DOCUMENT PASSAGE -
Gardening This Weekend: September 27, 2018

Cool weather makes it a whole lot more pleasant to be working outdoors. Here are your critical tasks with this weekend’s changing conditions.

PLANT

Watch for sales in nurseries as they reduce inventories. Plants you buy now will be full-sized and well-rooted. By planting them now you’ll give them 7 or 8 months to get new roots established before summer.
Ryegrass for overseeding permanent turf, also as a temporary way of covering bare ground until you plant permanent grass in April. “Perennial” rye is the better choice for urban lots. It looks better, and it’s a lot easier to keep. The seed does cost a bit more, but it’s money well spent. Do not bother overseeding if you applied pre-emergent weedkillers a month ago.
Note: A couple of cities do not allow overseeding, saying that it requires excessive use of water. My contention, as I’ve shown you here in years past, is that it doesn’t need to. You sow the seed and water at a time that you would water your lawn normally. You water the newly seeded lawn a couple of extra times to get the seeds up and growing, and from then on you just water the grass as you normally would to keep your permanent grass healthy during the winter. There are plenty of people who overwater their lawns in the winter even without overseeding.
Daffodils and grape hyacinths as you buy the bulbs. They do not require pre-cooling in the refrigerator. Be sure you buy top quality bulbs. Varieties like Ice Follies, Carlton, Cheerfulness, Suzy and other early and small-flowering types are much more likely to establish and rebloom year after year. Tulips and Dutch hyacinths must be refrigerated for at least 45 days at 45 degrees. Plant them no sooner than mid-December.

TASKS TO PERFORM -
• A. Translate this sentence from the weekend gardening column into Spanish: "Plants you buy now will be full-sized and well-rooted."
• B. Carry on the weekend gardening column from its final sentence, keeping its voice and practical advice.

SOURCE DATA -
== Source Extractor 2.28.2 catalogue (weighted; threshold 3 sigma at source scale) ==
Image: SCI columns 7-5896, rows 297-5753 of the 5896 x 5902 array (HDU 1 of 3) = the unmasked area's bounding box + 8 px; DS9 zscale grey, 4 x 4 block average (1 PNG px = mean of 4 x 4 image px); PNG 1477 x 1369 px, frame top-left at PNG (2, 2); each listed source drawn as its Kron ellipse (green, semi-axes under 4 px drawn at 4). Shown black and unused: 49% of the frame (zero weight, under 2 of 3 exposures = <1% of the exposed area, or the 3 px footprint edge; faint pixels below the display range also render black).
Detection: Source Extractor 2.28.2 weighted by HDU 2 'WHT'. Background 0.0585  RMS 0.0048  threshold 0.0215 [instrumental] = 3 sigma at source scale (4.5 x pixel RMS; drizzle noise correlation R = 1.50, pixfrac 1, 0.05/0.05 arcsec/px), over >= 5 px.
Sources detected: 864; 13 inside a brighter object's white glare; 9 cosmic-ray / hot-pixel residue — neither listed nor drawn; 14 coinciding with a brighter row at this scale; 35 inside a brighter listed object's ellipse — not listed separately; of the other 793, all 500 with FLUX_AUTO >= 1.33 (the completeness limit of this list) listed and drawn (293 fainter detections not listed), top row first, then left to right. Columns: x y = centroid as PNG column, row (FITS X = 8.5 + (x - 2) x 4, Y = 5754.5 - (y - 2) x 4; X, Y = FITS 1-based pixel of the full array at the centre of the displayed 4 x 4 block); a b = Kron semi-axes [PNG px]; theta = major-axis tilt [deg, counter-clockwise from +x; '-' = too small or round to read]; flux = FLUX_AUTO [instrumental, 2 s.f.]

SOLVED TASKS -
• A. Las plantas que compre ahora tendrán su tamaño completo y estarán bien enraizadas.

• B.
Dig and divide spring-flowering perennials such as iris, daylilies, oxalis, pinks, thrift and Louisiana phlox, Shasta daises, coneflowers and others.

PRUNE

Dead and damaged branches from shade trees while you can easily distinguish them from healthy ones. Once they’re all bare, you can’t tell them apart.
Dead and drying stubble from perennial gardens to keep things tidy.
Remove erratic shoots from shrubs, but save major reshaping for late winter.

FERTILIZE

It’s time for the final feeding for 2018. That’s especially critical if you received heavy rains over the past couple of weeks. High-nitrogen fertilizer for sandy soils. All-nitrogen fertilizer for clays. In all cases, a high percentage of nitrogen should be in slow-release form.
Same fertilizer you apply to lawn will also benefit your trees, shrubs and groundcover beds as they store nutrients for best early spring growth.
Wait to feed newly planted and transplanted annuals and perennials until they’ve been growing a couple of weeks, then apply the same high-nitrogen food to help them get started.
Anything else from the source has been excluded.